══ Data to process ══

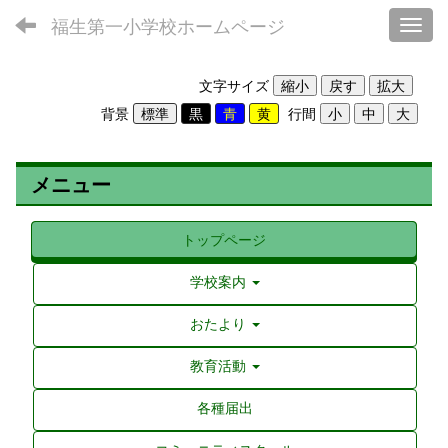
福生第一小学校ホームページ
Toggl
文字サイズ
背景
行間
メニュー
トップページ
学校案内
おたより
教育活動
各種届出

═══

**About this task**
Output the records exactly as they appear, skipping any pictures.

**Exercise solution**
福生第一小学校ホームページ
Toggl
文字サイズ
背景
行間
メニュー
トップページ
学校案内
おたより
教育活動
各種届出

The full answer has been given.